Now we can add a Route 53 Record Set{:target="_blank"} resource to your Resources section:

DNSRecord:
  Type: AWS::Route53::RecordSet
  Properties:
    HostedZoneName: !Sub '${BaseDomain}.'
    Name: !Sub '${Subdomain}.${BaseDomain}'
    Type: A
    AliasTarget:
      HostedZoneId: !GetAtt 'LoadBalancer.CanonicalHostedZoneID'
      DNSName: !GetAtt 'LoadBalancer.DNSName'

Also, change these occurrences (shown below) of port 80 to 443 and of HTTP to HTTPS:

  LBListener:
    Type: AWS::ElasticLoadBalancingV2::Listener
      ...
      Port: 443
      Protocol: HTTPS

Finally, in your parameters/dev.params.json and parameters/prod.params.json add the BaseDomain and Subdomain parameters. Your parameter files should now look something like this:

{
  "Parameters": {
    "VpcId": "vpc-65axx202",
    "SubnetIds": "subnet-7d6xxxb,subnet-d8xxxxx",
    "Subdomain": "products",
    "BaseDomain": "example.com",
    "Image": "RELEASE_IMAGE_URL"
  }
}

Certificate generation

Before we can push our changes, a certificate must be specified for HTTPS load balancer listeners.

AWS is able to generate and publicly sign SSL certificates via the Certificate Manager{:target="_blank"}. As with our Route53 resource, we can also configure our new certificate entirely via Cloudformation. You can add your certificate resource to your cloudformation.template.yml as shown below:

Certificate:
  Type: AWS::CertificateManager::Certificate
  Properties:
    DomainName: !Sub '${Subdomain}.${BaseDomain}'
    DomainValidationOptions:
      - DomainName: !Sub '${Subdomain}.${BaseDomain}'
        ValidationDomain: !Ref BaseDomain

AWS Certificate Manager can use two methods to verify that you own the domain name you are attempting to generate a certificate for:

It can send a validation email to one of the Validation Addresses{:target="_blank"} on either the domain or a superdomain of the domain. Cloudformation will wait to complete the deployment until the confirmation link is clicked in the email. This is the mechanism we are using above.
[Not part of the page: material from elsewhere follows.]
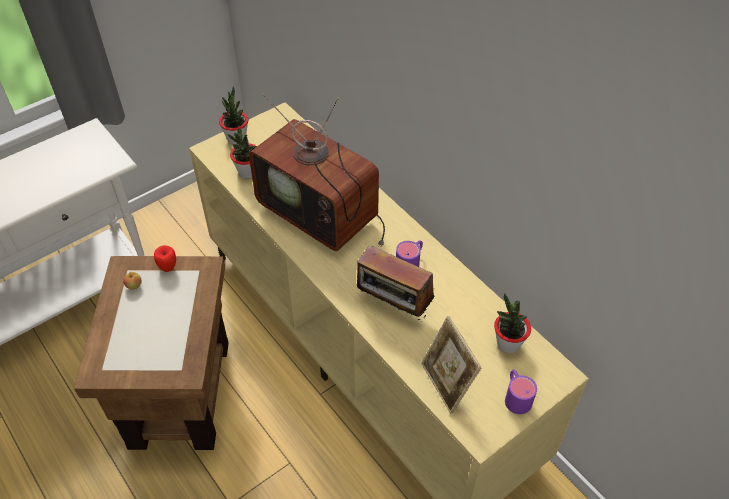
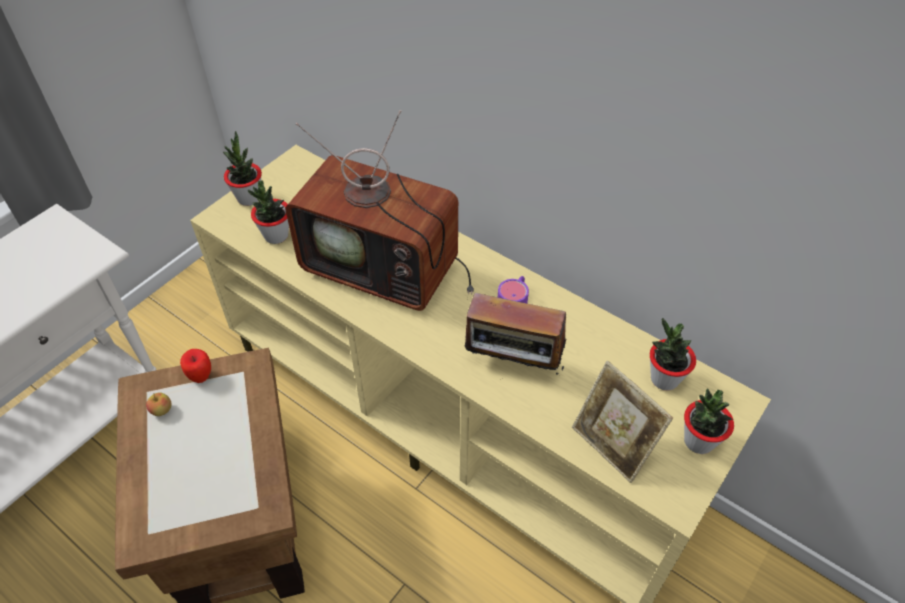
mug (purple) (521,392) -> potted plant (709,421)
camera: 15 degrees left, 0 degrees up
(AWS can also use a CNAME record to validate the certificate, although this mechanism is not yet available via Cloudformation{:target="_blank"}.)

Lastly, we need to tell our AWS::ElasticLoadBalancingV2::Listener{:target="_blank"} to serve this certificate by adding the following Certificates property to your Listener:

LBListener:
  Type: AWS::ElasticLoadBalancingV2::Listener
  DependsOn:
    - LoadBalancer
    - TargetGroup
  Properties:
    DefaultActions:
      - Type: forward
        TargetGroupArn: !Ref TargetGroup
    LoadBalancerArn: !Ref LoadBalancer
    Port: 443
    Protocol: HTTPS
    Certificates:
      - CertificateArn: !Ref Certificate

Finally, commit and push your changes to cloudformation.template.yml.

After deploying the template, making a request to your configured domain name (i.e. https://theproducts.sourceallies.com{:target="_blank"}) will resolve and you'll see your new SSL certificate in use.

That is all there is to it. We now have a custom subdomain for our service and a publicly valid certificate. The certificate is automatically created as part of the deployment and will be automatically renewed for us prior to the expiry date. See the changes we made here{:target="_blank}.